I laughed. Probably I shouldn't have: how normative, how sexist. How almost-Canadian. Like me.
Hurrying to Service Canada |
We waited, and waited. My phone rang: the groom-to-be. "I have to go home to get another piece of ID," he said, sounding tense, but not hysterical. He specializes in disaster relief care after all. I sought out the wedding suite receptionist. "What happens if the couple with the 1:30 appointment are a bit late?" I asked. The receptionist has clearly seen it all. "No problem," she said. "We'll let the 2:00 couple go ahead because they're all here. As long as your friends arrive by 3:30, we'll fit them in. Don't worry, they'll be married today." I texted the news to the groom in his getaway (and get-back) car, driven by a family friend who turned out to be the hero of the day by having brought a vehicle and knowing how to use it.
The rest of us guests trooped back down the long curving ramp, through the lobby of City Hall, to gather supportively round the bride, who sat smiling and beautiful and for some reason still calm, clutching her numbered paper ticket.
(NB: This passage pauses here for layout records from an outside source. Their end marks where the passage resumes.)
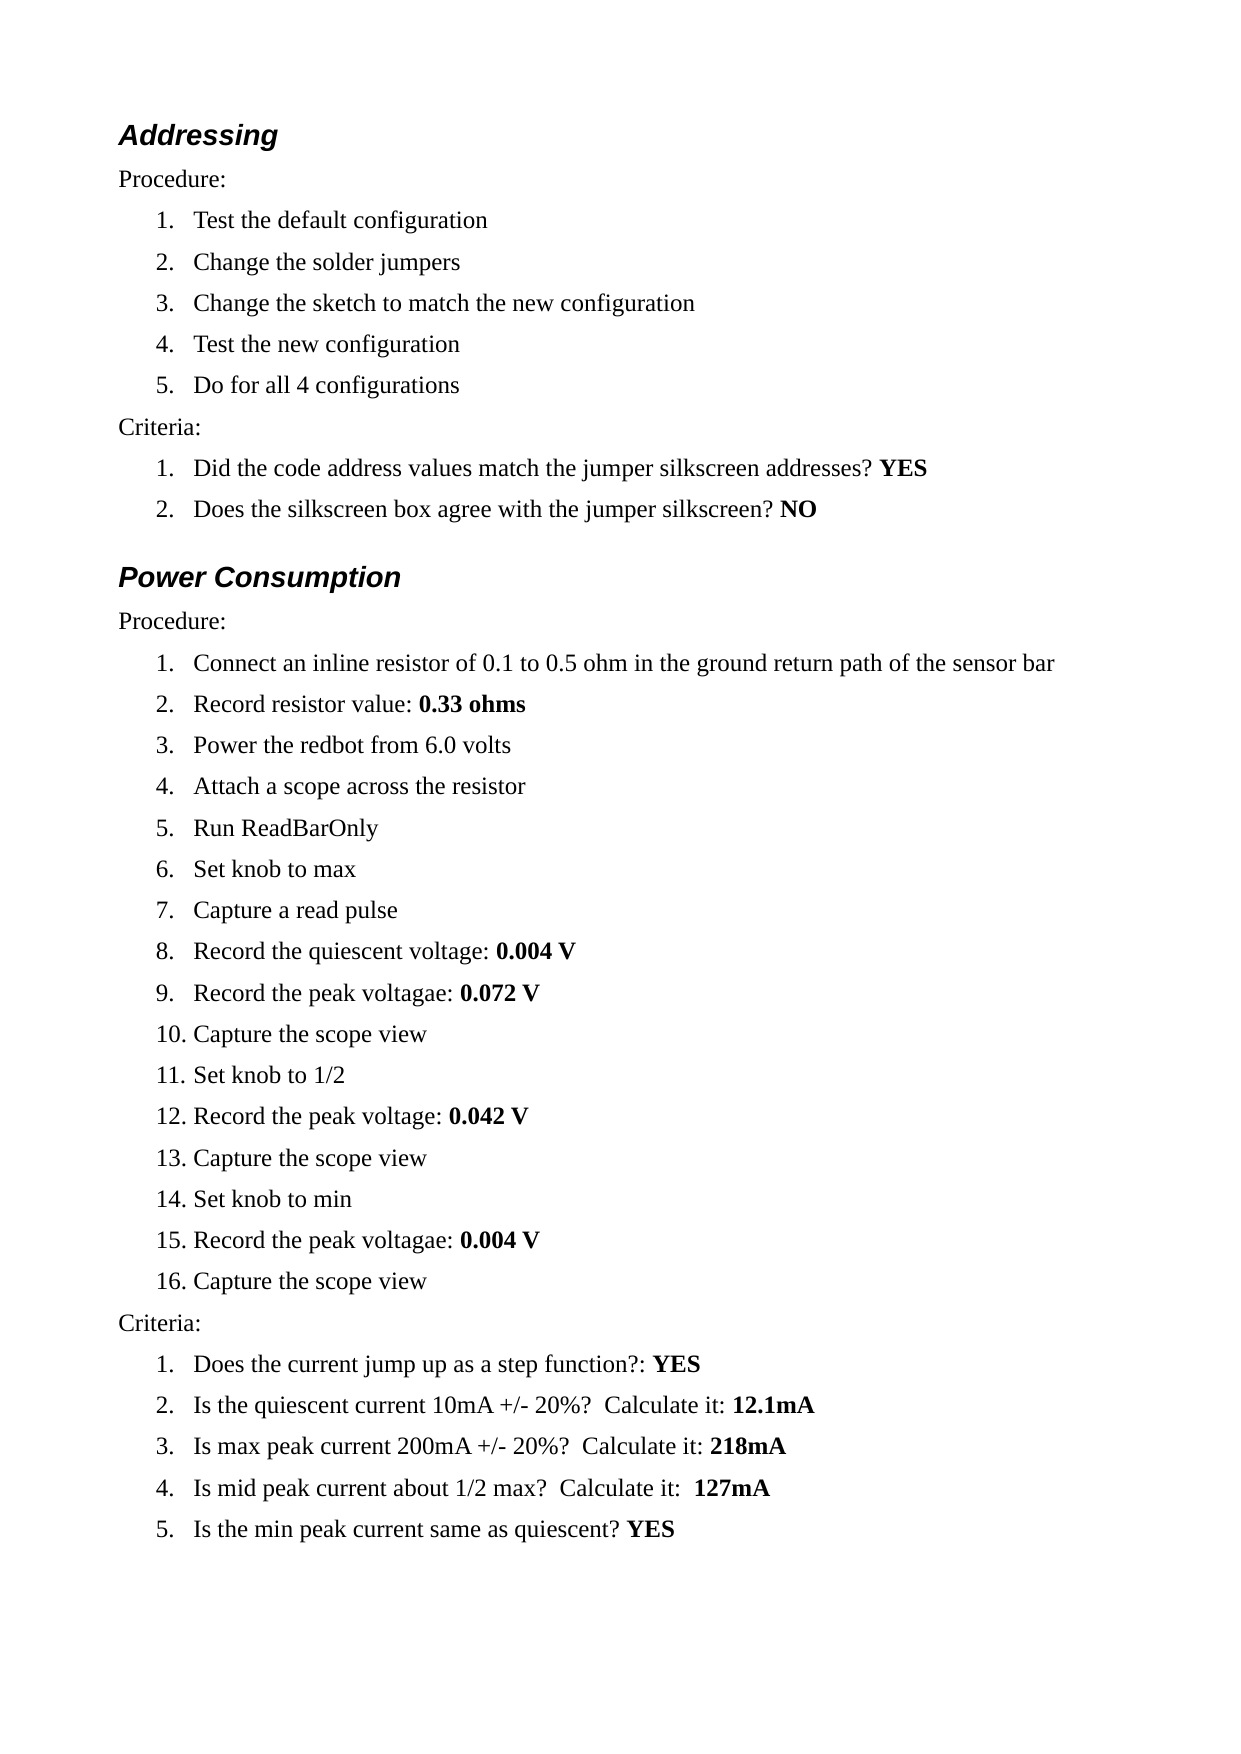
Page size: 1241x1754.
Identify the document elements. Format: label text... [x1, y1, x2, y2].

list Is mid peak current about 1/2 max? Calculate it: 127mA [156, 1473, 1122, 1501]
list Run ReadBarOnly [156, 813, 1122, 841]
list Connect an inline resistor of 0.1 to 0.5 ohm in the ground return path of the sensor bar [156, 648, 1122, 676]
list Record resistor value: 0.33 ohms [156, 689, 1122, 718]
list Do for all 4 configurations [156, 370, 1122, 399]
list Set knob to 1/2 [156, 1060, 1122, 1089]
text Criteria: [118, 1308, 1122, 1336]
list Does the silkscreen box agree with the jumper silkscreen? NO [156, 494, 1122, 523]
list Capture the scope view [156, 1019, 1122, 1048]
list Record the quiescent voltage: 0.004 V [156, 936, 1122, 965]
list Test the default configuration [156, 205, 1122, 234]
list Record the peak voltagae: 0.072 V [156, 978, 1122, 1006]
list Record the peak voltage: 0.042 V [156, 1101, 1122, 1130]
list Change the solder jumpers [156, 247, 1122, 275]
text Procedure: [118, 606, 1122, 635]
list Set knob to max [156, 854, 1122, 883]
list Capture the scope view [156, 1143, 1122, 1171]
list Power the redbot from 6.0 volts [156, 730, 1122, 759]
list Capture a read pulse [156, 895, 1122, 924]
list Attach a scope across the resistor [156, 771, 1122, 800]
subtitle Addressing [118, 118, 1122, 152]
list Capture the scope view [156, 1266, 1122, 1295]
list Is the min peak current same as quiescent? YES [156, 1514, 1122, 1543]
text Procedure: [118, 164, 1122, 193]
text Criteria: [118, 412, 1122, 440]
list Record the peak voltagae: 0.004 V [156, 1225, 1122, 1254]
list Did the code address values match the jumper silkscreen addresses? YES [156, 453, 1122, 482]
subtitle Power Consumption [118, 560, 1122, 594]
list Change the sketch to match the new configuration [156, 288, 1122, 317]
list Test the new configuration [156, 329, 1122, 358]
list Is the quiescent current 10mA +/- 20%? Calculate it: 12.1mA [156, 1390, 1122, 1419]
list Does the current jump up as a step function?: YES [156, 1349, 1122, 1378]
list Is max peak current 200mA +/- 20%? Calculate it: 218mA [156, 1431, 1122, 1460]
list Set knob to min [156, 1184, 1122, 1213]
I would have been in tears, myself. It's hard to cheer up the metal folding-chair decor of a Service Canada outlet, but we tried. I made a quick foray to buy several cups of takeaway coffee at the cafe on the other side of the lobby, and then ended up with an extra drink, which I gave to a woman in the next gray chair over, who in turn offered to share it with the woman next to her. As it turned out, woman #2 was vegan and woman #1 had already added milk, so we all had a rueful laugh and started sharing stories.
"I'm here to change my name after getting divorced," #1 informed us. Our bride, also a divorcee, nodded sympathetically. Woman #1 continued, "It was a good marriage, don't get me wrong, but it had run its course." Her number was called, and she rose to leave us. As she did she patted my shoulder and said to me in conspiratorial fashion, "This shows them that we Canadians are the nicest people!" She gestured to the cardboard coffee tray, and to our little support group. We all laughed, and she disappeared toward her appointed window.
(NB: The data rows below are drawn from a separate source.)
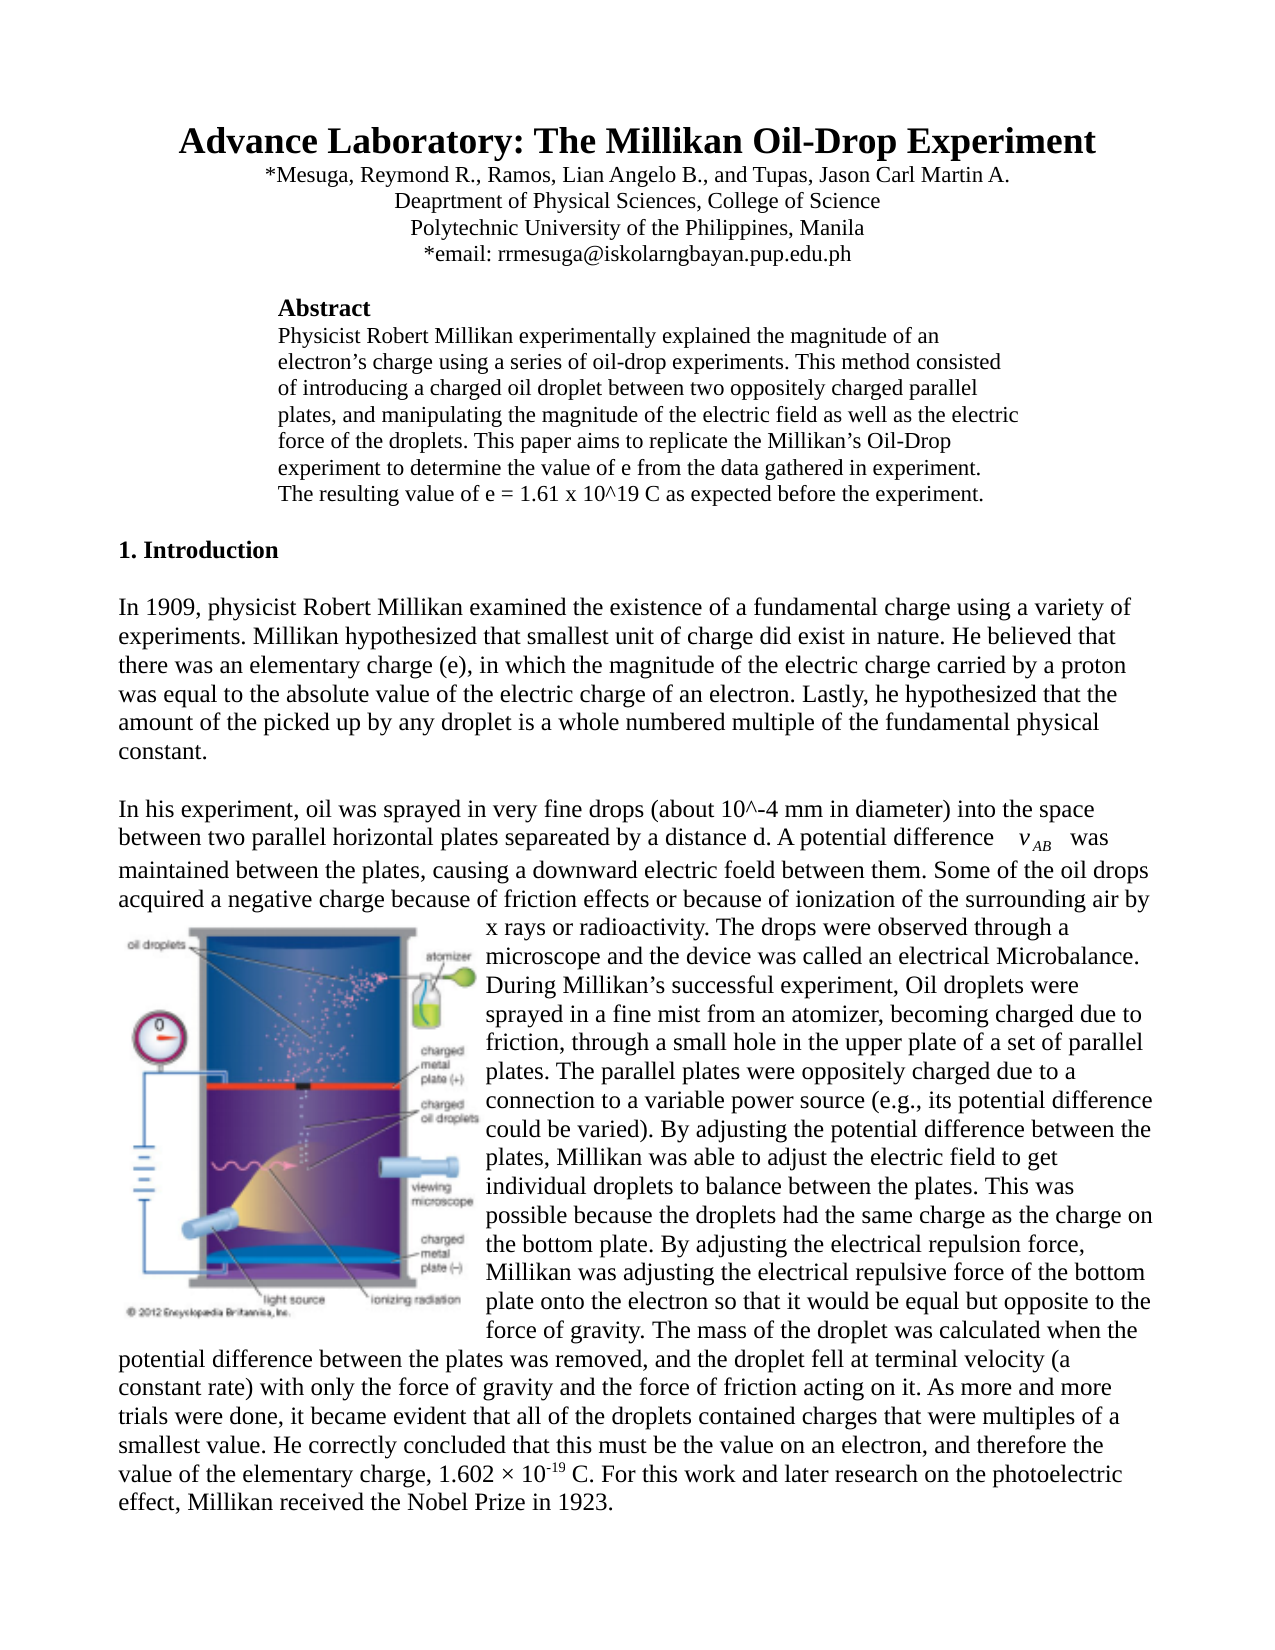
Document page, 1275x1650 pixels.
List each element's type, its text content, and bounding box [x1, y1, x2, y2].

picture [123, 919, 486, 1321]
text *email: rrmesuga@iskolarngbayan.pup.edu.ph [118, 240, 1157, 267]
text Advance Laboratory: The Millikan Oil-Drop Experiment [118, 118, 1157, 161]
text 1. Introduction [118, 535, 1157, 564]
text Abstract [278, 293, 1157, 322]
text Polytechnic University of the Philippines, Manila [118, 214, 1157, 240]
text In 1909, physicist Robert Millikan examined the existence of a fundamental charge using a variety of experiments. Millikan hypothesized that smallest unit of charge did exist in nature. He believed that there was an elementary charge (e), in which the magnitude of the electric charge carried by a proton was equal to the absolute value of the electric charge of an electron. Lastly, he hypothesized that the amount of the picked up by any droplet is a whole numbered multiple of the fundamental physical constant. [118, 592, 1157, 765]
text Physicist Robert Millikan experimentally explained the magnitude of an electron’s charge using a series of oil-drop experiments. This method consisted of introducing a charged oil droplet between two oppositely charged parallel plates, and manipulating the magnitude of the electric field as well as the electric force of the droplets. This paper aims to replicate the Millikan’s Oil-Drop experiment to determine the value of e from the data gathered in experiment. The resulting value of e = 1.61 x 10^19 C as expected before the experiment. [278, 322, 1021, 506]
text During Millikan’s successful experiment, Oil droplets were sprayed in a fine mist from an atomizer, becoming charged due to friction, through a small hole in the upper plate of a set of parallel plates. The parallel plates were oppositely charged due to a connection to a variable power source (e.g., its potential difference could be varied). By adjusting the potential difference between the plates, Millikan was able to adjust the electric field to get individual droplets to balance between the plates. This was possible because the droplets had the same charge as the charge on the bottom plate. By adjusting the electrical repulsion force, Millikan was adjusting the electrical repulsive force of the bottom plate onto the electron so that it would be equal but opposite to the force of gravity. The mass of the droplet was calculated when the potential difference between the plates was removed, and the droplet fell at terminal velocity (a constant rate) with only the force of gravity and the force of friction acting on it. As more and more trials were done, it became evident that all of the droplets contained charges that were multiples of a smallest value. He correctly concluded that this must be the value on an electron, and therefore the value of the elementary charge, 1.602 × 10-19 C. For this work and later research on the photoelectric effect, Millikan received the Nobel Prize in 1923. [118, 970, 1157, 1516]
text *Mesuga, Reymond R., Ramos, Lian Angelo B., and Tupas, Jason Carl Martin A. [118, 161, 1157, 188]
text In his experiment, oil was sprayed in very fine drops (about 10^-4 mm in diameter) into the space between two parallel horizontal plates separeated by a distance d. A potential difference was maintained between the plates, causing a downward electric foeld between them. Some of the oil drops acquired a negative charge because of friction effects or because of ionization of the surrounding air by x rays or radioactivity. The drops were observed through a microscope and the device was called an electrical Microbalance. [118, 794, 1157, 970]
text Deaprtment of Physical Sciences, College of Science [118, 188, 1157, 214]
I turned to the others from my lab and asked, "Should I have told her I'm American, not Canadian?"
"No," answered a post-doc and a PhD student, in unison. "Definitely not. That's a dirty word. Besides, you live here. You're almost Canadian."
Finally, the prospective groom came back, the official piece of paper got signed, and up the curving ramp we marched again. Luckily it was a beautiful day; no dodging of raindrops or shivering into coats or wraps. We waited for a beautifully arrayed group, all in suits and ties and heels, to go in to the Wedding Suite and to come out, married. One member of our party had a train to catch and nervously looked at the time. Two others dropped out, with regret, to attend meetings. A young woman with a delightful baby boy offered her apologies as the baby became less delightful, and more noisy, and eventually they departed. We remained quorate, though, and when it was our turn to file in to the wedding chamber, there were seats for all. They were wooden, not folding metal, upholstered even. Flowers in tall vases stood in corners. The officiant, a balding man in judicial robes (perhaps he was a judge?) smiled beatifically and looked serene and unhurried. Perfect.
The couple exchanged vows under the judge's guidance. "Are there rings?" he asked. Sort of. A ring for her, a watch, as it turned out, for him. "That's good," pronounced the judge, turning to the bride. "You'll see your hand and know you're married." To the husband: "And you'll look at your watch and know it's time to go home to your wife."
I laughed. Probably I shouldn't have: how normative, how sexist. How almost-Canadian. Like me.